Yofi Grant, Chief Executive Officer (CEO) of the Ghana Investment Promotion Centre (GIPC), says the Centre together with the Textiles and Garments Industry are working hard to be more attractive the global markets.
He said even though many challenges had hit the industry and contributed to it experiencing a drastic decline in production and export, however, the GIPC with its stakeholders were bent on adding value to the textiles and garments produced to make it more appealing to the global market.
The decline had been as a result of a surge in Chinese imports, Chinese influence on Ghanaian markets with lower costing products leading to low demand of domestic textiles, smuggling of foreign textiles into the country especially from China and Vietnam, and lack of raw materials among others, he said.
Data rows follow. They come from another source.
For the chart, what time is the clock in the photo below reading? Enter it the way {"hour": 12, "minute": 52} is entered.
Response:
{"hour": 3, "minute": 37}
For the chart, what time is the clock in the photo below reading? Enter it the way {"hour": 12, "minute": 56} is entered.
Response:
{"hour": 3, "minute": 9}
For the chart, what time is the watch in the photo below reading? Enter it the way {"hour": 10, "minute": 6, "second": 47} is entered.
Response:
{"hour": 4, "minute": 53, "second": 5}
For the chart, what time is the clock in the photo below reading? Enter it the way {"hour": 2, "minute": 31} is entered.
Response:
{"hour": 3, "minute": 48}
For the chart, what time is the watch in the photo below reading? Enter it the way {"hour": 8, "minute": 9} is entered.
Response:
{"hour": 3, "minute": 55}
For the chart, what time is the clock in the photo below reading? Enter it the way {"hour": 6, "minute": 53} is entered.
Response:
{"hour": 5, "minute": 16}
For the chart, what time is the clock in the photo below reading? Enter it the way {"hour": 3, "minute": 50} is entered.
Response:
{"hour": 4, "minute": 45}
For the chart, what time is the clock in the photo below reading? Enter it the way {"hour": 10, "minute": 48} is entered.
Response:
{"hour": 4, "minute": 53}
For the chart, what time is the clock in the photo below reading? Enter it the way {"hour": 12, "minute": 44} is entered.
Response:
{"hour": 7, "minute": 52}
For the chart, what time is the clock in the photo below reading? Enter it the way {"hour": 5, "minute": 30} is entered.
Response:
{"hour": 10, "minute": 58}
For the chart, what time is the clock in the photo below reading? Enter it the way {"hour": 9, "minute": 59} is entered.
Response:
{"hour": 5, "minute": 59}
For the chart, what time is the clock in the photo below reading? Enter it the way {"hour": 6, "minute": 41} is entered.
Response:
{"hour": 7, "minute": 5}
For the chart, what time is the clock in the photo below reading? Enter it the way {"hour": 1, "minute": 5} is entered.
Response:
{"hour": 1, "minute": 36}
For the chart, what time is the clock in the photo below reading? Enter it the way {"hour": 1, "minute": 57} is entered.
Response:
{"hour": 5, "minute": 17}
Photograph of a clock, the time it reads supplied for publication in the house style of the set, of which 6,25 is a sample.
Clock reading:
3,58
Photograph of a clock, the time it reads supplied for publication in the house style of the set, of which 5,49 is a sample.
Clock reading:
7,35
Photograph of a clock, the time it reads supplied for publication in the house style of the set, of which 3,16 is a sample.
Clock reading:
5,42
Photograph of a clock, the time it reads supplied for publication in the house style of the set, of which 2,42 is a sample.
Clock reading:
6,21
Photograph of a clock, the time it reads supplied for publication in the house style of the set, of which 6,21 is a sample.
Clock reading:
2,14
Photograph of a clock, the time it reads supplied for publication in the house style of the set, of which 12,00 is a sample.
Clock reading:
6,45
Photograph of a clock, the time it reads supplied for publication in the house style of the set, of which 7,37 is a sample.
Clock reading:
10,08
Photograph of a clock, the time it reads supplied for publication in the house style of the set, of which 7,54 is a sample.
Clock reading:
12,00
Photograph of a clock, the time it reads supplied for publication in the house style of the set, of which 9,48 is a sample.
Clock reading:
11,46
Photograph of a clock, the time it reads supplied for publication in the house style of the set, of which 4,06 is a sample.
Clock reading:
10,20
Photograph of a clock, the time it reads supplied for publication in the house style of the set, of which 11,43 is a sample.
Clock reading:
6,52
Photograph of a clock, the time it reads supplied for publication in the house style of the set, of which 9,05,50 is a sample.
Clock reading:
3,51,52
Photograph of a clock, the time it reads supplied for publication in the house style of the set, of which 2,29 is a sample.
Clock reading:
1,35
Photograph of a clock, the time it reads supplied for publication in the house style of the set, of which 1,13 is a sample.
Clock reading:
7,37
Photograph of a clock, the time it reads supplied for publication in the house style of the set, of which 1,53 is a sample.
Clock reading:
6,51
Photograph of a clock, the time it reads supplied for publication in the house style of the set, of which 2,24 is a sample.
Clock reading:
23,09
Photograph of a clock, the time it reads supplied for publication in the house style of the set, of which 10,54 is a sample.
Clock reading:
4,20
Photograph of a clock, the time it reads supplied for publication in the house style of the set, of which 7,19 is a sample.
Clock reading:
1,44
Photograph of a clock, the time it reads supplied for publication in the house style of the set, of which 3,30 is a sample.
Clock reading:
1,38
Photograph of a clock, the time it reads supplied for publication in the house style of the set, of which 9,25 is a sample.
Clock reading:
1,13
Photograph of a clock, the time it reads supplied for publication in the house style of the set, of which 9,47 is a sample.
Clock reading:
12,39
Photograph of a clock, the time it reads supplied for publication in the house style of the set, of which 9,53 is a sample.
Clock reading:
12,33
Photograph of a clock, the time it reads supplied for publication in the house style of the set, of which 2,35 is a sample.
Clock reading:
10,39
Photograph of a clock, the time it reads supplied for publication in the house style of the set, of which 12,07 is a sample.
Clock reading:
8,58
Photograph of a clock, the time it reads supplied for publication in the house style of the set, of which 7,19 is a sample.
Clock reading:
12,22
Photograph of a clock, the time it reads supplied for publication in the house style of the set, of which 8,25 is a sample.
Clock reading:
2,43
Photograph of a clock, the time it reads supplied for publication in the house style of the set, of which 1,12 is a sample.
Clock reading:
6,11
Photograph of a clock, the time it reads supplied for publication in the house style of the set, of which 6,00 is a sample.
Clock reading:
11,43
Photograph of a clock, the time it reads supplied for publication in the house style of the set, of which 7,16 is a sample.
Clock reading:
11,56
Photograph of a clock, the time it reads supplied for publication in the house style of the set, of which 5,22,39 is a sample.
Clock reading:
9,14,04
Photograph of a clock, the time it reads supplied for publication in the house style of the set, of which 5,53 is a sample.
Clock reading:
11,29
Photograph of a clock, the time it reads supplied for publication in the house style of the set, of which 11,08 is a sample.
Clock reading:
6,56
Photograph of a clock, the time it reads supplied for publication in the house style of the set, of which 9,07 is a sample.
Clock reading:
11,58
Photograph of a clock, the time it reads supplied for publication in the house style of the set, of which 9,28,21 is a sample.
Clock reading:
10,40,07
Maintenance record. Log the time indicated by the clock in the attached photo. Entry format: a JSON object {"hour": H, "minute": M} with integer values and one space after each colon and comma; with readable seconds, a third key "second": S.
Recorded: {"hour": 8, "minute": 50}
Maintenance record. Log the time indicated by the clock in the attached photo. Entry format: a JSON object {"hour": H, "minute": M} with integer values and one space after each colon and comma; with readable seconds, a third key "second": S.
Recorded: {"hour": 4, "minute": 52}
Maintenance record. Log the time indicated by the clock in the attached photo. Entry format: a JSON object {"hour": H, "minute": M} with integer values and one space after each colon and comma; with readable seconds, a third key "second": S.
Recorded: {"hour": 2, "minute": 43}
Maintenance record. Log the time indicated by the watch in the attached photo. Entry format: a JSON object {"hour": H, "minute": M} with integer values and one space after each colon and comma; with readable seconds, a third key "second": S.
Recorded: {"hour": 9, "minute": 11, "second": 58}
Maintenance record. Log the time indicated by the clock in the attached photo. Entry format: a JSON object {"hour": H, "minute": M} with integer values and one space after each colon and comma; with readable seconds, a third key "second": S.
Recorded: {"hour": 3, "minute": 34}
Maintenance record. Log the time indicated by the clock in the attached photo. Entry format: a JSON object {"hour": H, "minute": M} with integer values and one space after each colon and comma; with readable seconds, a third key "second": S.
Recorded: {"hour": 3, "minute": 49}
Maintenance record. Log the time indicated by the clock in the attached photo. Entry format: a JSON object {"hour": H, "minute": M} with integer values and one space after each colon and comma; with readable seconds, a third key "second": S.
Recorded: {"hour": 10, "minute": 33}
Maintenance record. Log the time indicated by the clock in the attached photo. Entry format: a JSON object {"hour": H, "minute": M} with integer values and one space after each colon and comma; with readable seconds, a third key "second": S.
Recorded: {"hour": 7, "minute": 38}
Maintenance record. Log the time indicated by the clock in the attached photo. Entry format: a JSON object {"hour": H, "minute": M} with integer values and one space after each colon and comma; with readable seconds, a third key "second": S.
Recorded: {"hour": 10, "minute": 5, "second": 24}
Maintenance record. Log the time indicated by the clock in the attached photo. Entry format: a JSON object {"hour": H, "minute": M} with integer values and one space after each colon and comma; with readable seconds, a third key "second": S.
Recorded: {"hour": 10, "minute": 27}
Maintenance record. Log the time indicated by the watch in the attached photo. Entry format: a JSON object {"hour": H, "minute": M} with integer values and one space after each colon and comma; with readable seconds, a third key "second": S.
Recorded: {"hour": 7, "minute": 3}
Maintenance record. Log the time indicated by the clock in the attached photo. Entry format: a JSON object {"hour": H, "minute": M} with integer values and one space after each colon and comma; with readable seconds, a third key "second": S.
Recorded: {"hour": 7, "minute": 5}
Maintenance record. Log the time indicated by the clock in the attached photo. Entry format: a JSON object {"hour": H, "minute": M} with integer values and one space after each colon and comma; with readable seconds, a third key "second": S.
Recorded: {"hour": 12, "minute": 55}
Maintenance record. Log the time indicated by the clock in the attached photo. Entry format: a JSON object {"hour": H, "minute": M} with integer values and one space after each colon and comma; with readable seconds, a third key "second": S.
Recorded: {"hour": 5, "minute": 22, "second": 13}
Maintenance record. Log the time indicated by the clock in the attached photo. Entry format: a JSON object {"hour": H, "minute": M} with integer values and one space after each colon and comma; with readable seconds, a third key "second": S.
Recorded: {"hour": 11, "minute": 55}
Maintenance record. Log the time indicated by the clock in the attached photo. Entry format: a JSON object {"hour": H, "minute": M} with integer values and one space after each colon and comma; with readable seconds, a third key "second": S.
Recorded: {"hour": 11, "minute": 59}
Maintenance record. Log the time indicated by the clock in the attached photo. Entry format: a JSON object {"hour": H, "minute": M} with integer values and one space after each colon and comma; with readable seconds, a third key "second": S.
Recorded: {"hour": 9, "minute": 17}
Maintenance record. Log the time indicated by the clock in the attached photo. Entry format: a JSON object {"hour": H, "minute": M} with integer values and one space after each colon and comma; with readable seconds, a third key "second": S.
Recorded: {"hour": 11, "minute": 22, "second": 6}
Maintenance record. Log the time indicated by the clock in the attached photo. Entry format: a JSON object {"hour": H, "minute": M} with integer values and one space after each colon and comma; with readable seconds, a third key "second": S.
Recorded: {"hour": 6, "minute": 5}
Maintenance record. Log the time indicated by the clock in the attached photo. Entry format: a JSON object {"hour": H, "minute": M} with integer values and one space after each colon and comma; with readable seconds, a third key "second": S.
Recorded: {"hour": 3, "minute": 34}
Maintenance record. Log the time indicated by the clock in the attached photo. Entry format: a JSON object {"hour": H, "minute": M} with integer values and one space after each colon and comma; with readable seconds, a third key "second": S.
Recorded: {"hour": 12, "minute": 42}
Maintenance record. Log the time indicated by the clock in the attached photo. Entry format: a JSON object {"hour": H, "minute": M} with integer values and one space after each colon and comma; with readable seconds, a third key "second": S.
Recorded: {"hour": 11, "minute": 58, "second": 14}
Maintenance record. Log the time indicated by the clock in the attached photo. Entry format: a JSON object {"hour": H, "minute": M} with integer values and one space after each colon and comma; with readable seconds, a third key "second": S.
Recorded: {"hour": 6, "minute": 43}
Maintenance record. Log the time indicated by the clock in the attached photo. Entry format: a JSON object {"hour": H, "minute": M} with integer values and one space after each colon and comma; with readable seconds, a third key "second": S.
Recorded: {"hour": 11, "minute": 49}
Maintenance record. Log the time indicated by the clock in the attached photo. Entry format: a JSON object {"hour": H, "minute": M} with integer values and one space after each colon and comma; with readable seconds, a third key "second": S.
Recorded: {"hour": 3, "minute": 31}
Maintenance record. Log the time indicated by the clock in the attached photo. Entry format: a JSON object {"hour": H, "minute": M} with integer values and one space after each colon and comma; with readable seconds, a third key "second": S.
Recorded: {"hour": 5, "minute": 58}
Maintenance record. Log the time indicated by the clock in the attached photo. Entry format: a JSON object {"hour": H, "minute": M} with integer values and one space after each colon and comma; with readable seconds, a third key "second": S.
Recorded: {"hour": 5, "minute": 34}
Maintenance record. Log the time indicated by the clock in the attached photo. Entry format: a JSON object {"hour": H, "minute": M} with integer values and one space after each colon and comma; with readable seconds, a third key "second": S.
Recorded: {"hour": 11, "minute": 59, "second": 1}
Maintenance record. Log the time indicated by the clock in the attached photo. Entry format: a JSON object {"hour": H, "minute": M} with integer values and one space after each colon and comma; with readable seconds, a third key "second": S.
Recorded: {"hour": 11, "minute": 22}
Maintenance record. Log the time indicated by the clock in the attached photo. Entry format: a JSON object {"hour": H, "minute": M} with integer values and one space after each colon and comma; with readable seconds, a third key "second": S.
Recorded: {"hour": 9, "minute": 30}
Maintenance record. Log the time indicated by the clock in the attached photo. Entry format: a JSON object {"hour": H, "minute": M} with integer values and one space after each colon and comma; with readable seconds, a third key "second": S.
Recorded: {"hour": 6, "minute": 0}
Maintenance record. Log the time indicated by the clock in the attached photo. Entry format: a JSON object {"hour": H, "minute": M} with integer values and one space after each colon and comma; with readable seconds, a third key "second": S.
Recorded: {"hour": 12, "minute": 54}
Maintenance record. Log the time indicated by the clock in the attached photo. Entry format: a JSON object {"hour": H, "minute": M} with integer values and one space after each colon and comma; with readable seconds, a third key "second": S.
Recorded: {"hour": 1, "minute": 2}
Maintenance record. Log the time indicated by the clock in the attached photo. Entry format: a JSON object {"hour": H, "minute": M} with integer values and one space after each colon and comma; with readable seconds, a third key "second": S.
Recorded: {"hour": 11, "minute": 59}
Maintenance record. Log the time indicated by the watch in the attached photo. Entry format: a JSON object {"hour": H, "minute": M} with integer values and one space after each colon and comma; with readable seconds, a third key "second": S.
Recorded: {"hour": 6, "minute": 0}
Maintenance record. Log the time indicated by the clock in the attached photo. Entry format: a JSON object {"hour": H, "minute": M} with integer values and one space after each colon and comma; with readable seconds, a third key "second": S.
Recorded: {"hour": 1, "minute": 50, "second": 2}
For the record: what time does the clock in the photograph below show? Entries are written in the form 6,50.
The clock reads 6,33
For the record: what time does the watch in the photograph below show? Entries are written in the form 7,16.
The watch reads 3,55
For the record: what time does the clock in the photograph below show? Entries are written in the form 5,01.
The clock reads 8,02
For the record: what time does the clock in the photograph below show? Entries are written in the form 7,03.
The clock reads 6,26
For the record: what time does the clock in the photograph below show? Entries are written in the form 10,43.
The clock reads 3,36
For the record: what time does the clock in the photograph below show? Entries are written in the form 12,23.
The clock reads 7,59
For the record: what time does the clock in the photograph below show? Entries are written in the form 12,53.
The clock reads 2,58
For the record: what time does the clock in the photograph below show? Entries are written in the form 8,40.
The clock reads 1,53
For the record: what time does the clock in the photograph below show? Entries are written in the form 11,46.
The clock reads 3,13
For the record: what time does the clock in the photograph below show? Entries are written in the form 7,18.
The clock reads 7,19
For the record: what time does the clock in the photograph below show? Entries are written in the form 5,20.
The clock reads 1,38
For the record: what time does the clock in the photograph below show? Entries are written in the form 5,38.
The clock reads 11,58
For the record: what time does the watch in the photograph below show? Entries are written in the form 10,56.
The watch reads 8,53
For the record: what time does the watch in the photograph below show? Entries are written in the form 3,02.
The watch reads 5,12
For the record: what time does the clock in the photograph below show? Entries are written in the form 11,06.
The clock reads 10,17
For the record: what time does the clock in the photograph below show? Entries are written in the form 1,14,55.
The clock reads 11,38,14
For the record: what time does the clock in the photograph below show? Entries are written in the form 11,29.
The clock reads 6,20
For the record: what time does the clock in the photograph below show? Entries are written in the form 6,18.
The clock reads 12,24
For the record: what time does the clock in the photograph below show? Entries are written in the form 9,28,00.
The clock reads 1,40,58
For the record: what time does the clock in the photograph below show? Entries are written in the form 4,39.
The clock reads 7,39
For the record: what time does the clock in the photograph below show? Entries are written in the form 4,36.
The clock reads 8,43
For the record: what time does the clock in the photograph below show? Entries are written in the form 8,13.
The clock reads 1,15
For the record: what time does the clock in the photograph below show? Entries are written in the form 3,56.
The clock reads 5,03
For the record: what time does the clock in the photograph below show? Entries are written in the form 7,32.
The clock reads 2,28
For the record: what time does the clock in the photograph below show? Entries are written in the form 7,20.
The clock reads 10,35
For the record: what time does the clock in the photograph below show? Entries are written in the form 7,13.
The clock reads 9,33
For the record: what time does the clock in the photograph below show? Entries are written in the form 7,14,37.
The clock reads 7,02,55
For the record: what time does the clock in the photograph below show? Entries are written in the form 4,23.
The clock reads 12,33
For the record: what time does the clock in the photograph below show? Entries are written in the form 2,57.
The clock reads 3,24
Mr Grant made the statement on Wednesday when the GIPC organised a “Garments & Textiles Investment Meeting” in Accra in partnership with the Cotton Development Authority and the Association of Ghana Apparel Manufacturers.
The meeting, on the theme: “The Future of Garments & Textiles in Ghana’s Industrialisation Drive”, was to enable stakeholders to deliberate on the challenges and hindrances towards the growth of the Ghana textiles and garments industry and devise a structured approach to enter the global market.
He said the name Ghana was becoming a common space in the global economy from textiles to soccer, architecture, and music, among others.
“We do have an opportunity to add value to all these things for export revenues and we can create significant wealth through that because Ghana has a potential to become a major exporter of garments and textiles,” he added.
Mr Grant said the US imported $31 billion of textiles annually, while the European Union imported about 69 billion, hence, it was prudent for Ghana to take advantage of it.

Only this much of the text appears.